◆ **Requirement**: Could you reproduce every line of the records below, character for character, without changing or leaving out anything?

◆ **Records for this exercise**:
________________________________________

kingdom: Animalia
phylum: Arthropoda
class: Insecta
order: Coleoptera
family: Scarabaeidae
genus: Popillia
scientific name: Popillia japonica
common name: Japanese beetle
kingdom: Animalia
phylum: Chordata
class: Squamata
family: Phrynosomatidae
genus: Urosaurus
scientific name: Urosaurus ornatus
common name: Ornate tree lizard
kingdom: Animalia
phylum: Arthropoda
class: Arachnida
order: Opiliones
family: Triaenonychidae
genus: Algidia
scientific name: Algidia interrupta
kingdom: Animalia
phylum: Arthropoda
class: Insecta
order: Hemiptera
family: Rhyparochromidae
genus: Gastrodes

________________________________________

◆ **Reply to the task**:
kingdom: Animalia
phylum: Arthropoda
class: Insecta
order: Coleoptera
family: Scarabaeidae
genus: Popillia
scientific name: Popillia japonica
common name: Japanese beetle
kingdom: Animalia
phylum: Chordata
class: Squamata
family: Phrynosomatidae
genus: Urosaurus
scientific name: Urosaurus ornatus
common name: Ornate tree lizard
kingdom: Animalia
phylum: Arthropoda
class: Arachnida
order: Opiliones
family: Triaenonychidae
genus: Algidia
scientific name: Algidia interrupta
kingdom: Animalia
phylum: Arthropoda
class: Insecta
order: Hemiptera
family: Rhyparochromidae
genus: Gastrodes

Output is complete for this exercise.